Разума на господство во всех сферах действительности, на роль универсального

основания человеческой деятельности и исторического процесса

безосновательными. Шопенгауэр, Ницше, Кьеркегор указали основные пути

критики рационализма, впоследствии многократно пройденные и повторенные

философами ХХ века (экзистенциализм, "философия жизни", интуитивизм,

прагматизм, фрейдизм и неофрейдизм и др.). Рационализм критиковался прежде

всего как мировоззренческая и методологическая установка, как модельный

образец организации общества и основных сфер человеческой практики,

человеческого поведения, как совокупность соответствующих идеалов и

ценностей. В связи с этим подверглись критике представления о человеке, как

существе рациональном par excellence, о разумной необходимости, якобы

направляющей действие исторических законов, о способности науки достигать

истинного и объективного знания. Гигантские общественные катастрофы ХХ века

(мировые войны, истребление народов, зашедшая в тупик нравственная эволюция

человечества, опасность самоуничтожения человечества, экологический коллапс)

стали рассматриваться как следствия претензий рационализма на доминантную

роль в мировой культуре (Хоркхаймер, Адорно), трактуемых как реализация

изначально присущего человеку стремления к господству и власти. В глазах

большинства критиков рационализм есть лишь созданная определенной культурной

традицией маска, за которой скрыта глубоко иррациональная человеческая

природа.

Отвечая на вызов критики, современный рационализм противопоставляет ей

ряд контраргументов, в совокупности представляющих собой попытку удержать

основные традиции европейской и мировой культуры от грозящего им разложения.
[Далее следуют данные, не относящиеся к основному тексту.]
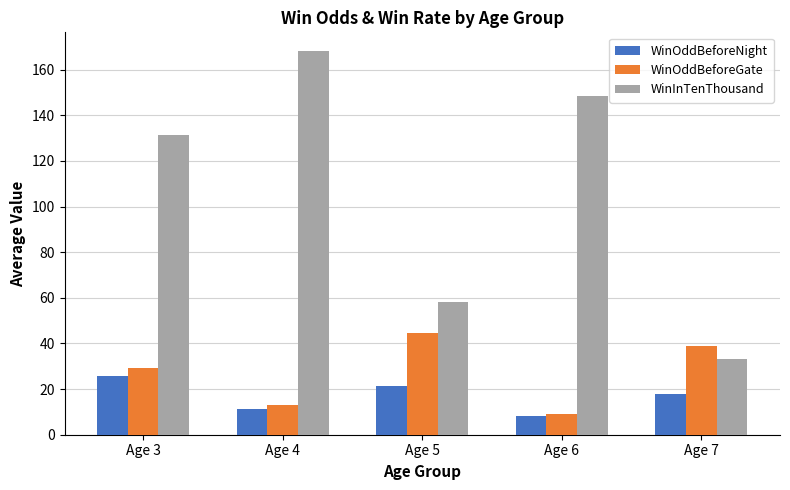

List the series in order of their peak value, highest first.

WinInTenThousand, WinOddBeforeGate, WinOddBeforeNight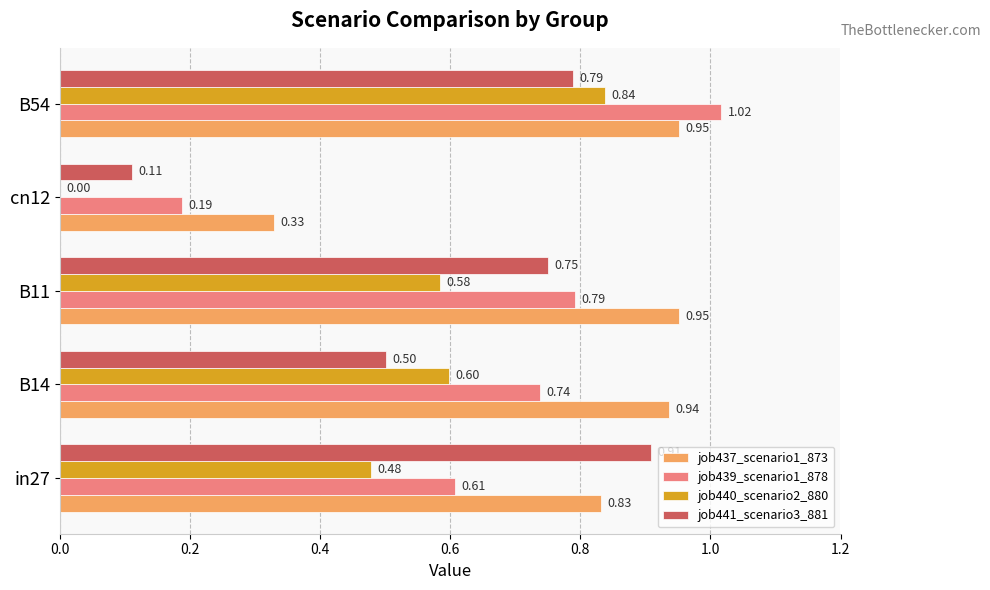

At which category is the sum across all series the highest?

B54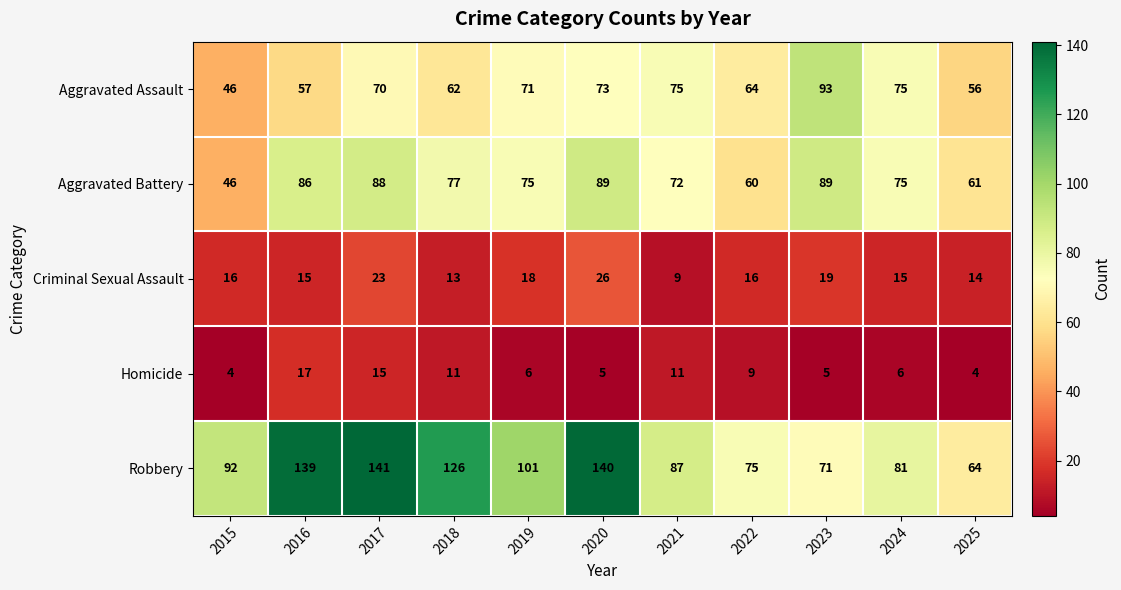

Count the number of data series in this chart.

5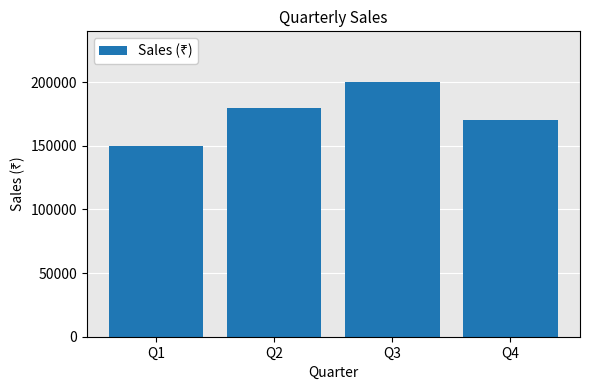

What is the minimum value shown in the chart?

150000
Так, "критический рационализм" (Поппер и др.) основной акцент ставит на

способность Разума преодолевать любые заблуждения и выступать основой

демократического или "открытого общества"; причину общественных катаклизмов

следует видеть не в пороках рационализма, а напротив, в иррационализме,

неизбежно наступающем, когда Разум отступает со своих позиций и теряет

активных сторонников. Неорационализм (Башляр и др.) выступил за

реформирование рационализма в духе требований современной науки и техники

(за счет интеграции фундаментальных научных методов и изменения основной

стратегии научного познания в сторону понятийного конструирования

реальности, привлечения продуктивного воображения, творческой интуиции,

метафизических "инсайтов"); цель реформы - реинтеграция рационального

мышления и культуротворческой активности человека. Некоторые

технократические направления в социальной философии (Белл, Шельски, Гелбрейт

и др.), связаны с попытками создания новой парадигмы рационализма, в которой

принципы рациональности (в науке, технике, экономике, политике) сочетаются с

гуманистическими, религиозными и эстетическими ориентирами человеческой

деятельности.

Судьбы классической и неклассических версий рационализма неразрывно

связаны с исторической эволюцией европейской (а через нее - мировой,

общечеловеческой) культуры. Современный кризис культуры, по всей

вероятности, подошедшей к переломному моменту своей истории, серьезно

затрагивает основания рационализма, критика которого часто приобретает

контркультурный характер. Поэтому современный рационализм, отвечая на вызов

времени, эволюционирует к большей адаптивности, ассимилирует диалогические

формы взаимодействия культур, отказывается от чрезмерной жесткости и

априорности своих границ - и вместе с тем настаивает на основополагающей

роли рациональных начал человеческого Бытия.